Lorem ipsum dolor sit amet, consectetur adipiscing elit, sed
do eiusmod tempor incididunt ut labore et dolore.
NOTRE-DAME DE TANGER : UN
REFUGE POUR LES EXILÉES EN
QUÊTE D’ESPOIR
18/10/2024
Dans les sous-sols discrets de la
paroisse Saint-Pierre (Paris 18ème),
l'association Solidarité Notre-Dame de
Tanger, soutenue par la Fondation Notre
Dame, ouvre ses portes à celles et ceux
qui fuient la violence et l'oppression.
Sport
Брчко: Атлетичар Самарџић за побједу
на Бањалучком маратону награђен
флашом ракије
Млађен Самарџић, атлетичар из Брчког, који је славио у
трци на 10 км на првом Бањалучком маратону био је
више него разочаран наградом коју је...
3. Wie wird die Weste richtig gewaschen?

- What the exercise asks -
Those lines from the one with "више него разочаран наградом коју је..." through the last line of the material above are to be retyped exactly, with nothing else.

- Problem solution -
више него разочаран наградом коју је...
3. Wie wird die Weste richtig gewaschen?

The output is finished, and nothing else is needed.